The chicken-sized hootzen with its elegant mohawk is a common bird in this part of the forest.
Beyond business and the natural world, La Selva is also dedicated to the local Quechua community. Quechua permit La Selva In land use – one of three permits to work in Yasun. and allows the lodge to bring tours to their village. Eighty-five percent of La Selva’s staff are Quechua. The lodge also helps the Quechua build a schoolhouse. Provides yearbooks and supplies to students. Elevates Quechua women in entrepreneurial roles. And brings the teeth to deal with the local community. By providing the Quechua with additional education and alternative sources of income, they are denied the chance to hunt more incredible animals in the rainforest. All those giant creatures that are intruding.
As night approached, my group of eight returned to the forest with our local guide, Chikoki, and our naturalist guide, Paul. In the dark, the forest is terrifyingly interesting. We encountered grasshoppers and insects that looked like leaves and sticks. We found the “code” for chikoki-faced-faced spiders that cast webs like spider-man and unknown spiders without any webs, meant the fast, deadly, predatory kind. Which means keep your distance. Which was difficult because we were ushered onto a forest trail and warned not to touch anything.
Daylight gave us a different world. In a 125-foot-tall tower perched in the branches of a kapok tree, we—the Chikoki—herd their young through the branches as a troop of all manner of toucans and scarlet digger howler monkeys. Even the tree itself was an ecosystem, shepherded by bromeliads and hibernating orchids wherever host plants could be found. “There’s more life on a tree than in some countries,” Paul said without exaggeration.

La Selva’s restaurant takes “dining with a view” to a new level.
I found the trees incredible. On one walk, Paul pressed us against a tree near a tree, calling his black oystercatcher. Sangri de Drago. SAP was a treatment for infections, and was considered a cure for some cancers. A rare Bell Key carrier also produced SAP that turned out to be well… nothing. Yet when boiled, the sap turned black and could be used as a poison on the tips of darts and spears. Nothing is wasted.
It was as incredible for me to consider the logistics of building and running La Selva as we were surrounded. Besides what comes from the forest, everything from decorations to furniture to the steel used to build the observation tower had to travel this way. Laundry, refuse, and some staff make this trip daily.

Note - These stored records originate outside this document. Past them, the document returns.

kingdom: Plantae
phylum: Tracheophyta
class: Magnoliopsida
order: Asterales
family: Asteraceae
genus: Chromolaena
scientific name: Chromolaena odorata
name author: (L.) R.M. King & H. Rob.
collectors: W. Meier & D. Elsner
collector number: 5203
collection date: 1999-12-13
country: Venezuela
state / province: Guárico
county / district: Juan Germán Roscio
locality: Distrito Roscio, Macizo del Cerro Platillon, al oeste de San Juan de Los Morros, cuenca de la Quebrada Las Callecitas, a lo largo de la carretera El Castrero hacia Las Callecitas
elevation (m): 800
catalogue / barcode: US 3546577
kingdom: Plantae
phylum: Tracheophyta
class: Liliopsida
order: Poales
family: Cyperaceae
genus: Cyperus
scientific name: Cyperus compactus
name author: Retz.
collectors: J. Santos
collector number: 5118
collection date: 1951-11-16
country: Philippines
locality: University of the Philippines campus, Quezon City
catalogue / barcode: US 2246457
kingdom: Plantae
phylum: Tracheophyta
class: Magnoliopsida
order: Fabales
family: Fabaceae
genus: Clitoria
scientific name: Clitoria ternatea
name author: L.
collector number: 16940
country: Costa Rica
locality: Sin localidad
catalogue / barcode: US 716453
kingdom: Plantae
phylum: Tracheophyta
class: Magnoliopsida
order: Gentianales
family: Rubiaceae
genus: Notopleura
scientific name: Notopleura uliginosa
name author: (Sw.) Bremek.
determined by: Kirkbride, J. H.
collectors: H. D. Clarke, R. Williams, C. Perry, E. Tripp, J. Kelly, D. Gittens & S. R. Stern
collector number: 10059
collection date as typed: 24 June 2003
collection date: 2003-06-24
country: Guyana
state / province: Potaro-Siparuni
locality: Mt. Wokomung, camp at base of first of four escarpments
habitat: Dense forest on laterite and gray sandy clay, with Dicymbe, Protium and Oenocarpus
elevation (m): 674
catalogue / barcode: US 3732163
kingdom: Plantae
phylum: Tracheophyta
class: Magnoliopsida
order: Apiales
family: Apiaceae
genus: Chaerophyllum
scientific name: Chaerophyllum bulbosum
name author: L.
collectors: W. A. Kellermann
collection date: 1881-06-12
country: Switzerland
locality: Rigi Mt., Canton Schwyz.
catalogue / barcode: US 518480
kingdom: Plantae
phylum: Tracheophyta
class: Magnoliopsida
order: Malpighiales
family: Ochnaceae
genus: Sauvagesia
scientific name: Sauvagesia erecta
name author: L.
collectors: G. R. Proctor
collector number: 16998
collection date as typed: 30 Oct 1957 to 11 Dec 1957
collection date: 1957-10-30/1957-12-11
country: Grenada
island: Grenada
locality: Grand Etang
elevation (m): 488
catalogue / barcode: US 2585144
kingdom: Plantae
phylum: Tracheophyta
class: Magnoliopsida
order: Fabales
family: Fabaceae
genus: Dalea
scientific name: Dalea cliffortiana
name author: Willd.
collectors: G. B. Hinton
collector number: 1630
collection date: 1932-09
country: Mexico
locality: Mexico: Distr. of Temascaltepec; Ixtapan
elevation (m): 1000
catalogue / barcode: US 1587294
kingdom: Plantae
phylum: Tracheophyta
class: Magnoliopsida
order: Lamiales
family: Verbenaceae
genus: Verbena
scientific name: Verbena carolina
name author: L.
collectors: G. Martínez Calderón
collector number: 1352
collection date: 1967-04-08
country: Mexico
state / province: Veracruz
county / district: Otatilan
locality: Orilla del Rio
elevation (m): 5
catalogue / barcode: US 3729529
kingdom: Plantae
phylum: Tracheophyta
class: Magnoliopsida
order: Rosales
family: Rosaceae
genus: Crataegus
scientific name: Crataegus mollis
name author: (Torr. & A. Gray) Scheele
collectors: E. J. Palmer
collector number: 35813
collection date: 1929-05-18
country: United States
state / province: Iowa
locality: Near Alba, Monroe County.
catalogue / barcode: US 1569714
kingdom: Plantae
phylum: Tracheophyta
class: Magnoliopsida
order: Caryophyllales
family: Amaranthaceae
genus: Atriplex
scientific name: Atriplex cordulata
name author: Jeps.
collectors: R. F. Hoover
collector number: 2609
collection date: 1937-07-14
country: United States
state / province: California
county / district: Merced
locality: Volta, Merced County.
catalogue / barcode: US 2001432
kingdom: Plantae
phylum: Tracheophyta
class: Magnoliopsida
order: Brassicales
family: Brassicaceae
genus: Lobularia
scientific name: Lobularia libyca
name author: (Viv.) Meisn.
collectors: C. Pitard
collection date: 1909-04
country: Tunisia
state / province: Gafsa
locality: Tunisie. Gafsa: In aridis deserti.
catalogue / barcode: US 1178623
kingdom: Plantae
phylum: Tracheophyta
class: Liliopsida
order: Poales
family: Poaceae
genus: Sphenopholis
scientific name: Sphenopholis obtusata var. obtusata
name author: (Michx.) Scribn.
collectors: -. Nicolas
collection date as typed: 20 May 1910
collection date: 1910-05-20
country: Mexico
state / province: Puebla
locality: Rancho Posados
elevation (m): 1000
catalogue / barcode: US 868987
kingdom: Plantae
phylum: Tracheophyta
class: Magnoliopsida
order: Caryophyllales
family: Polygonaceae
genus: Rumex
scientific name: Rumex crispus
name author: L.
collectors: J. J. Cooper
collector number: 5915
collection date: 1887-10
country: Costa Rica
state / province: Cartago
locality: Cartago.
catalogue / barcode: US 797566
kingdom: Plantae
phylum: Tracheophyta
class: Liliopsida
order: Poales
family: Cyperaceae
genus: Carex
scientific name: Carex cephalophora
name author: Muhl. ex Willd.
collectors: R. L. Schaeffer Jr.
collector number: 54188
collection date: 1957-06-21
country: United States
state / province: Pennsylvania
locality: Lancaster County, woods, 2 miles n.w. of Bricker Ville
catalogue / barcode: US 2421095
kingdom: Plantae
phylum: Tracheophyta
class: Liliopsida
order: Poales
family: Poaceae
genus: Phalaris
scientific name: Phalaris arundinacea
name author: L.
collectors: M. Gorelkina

When I heard all this, I worried about food, figuring any chef who was sent into the jungle couldn’t cut it in most city kitchens. But from the yuca bread to the curry to the free arapima, the chef would have gotten a Michelin star if the reviewers traveled with machetes. When he served dessert, every bite was savored with the jungle course.
La Selva starts at $600 per person per night.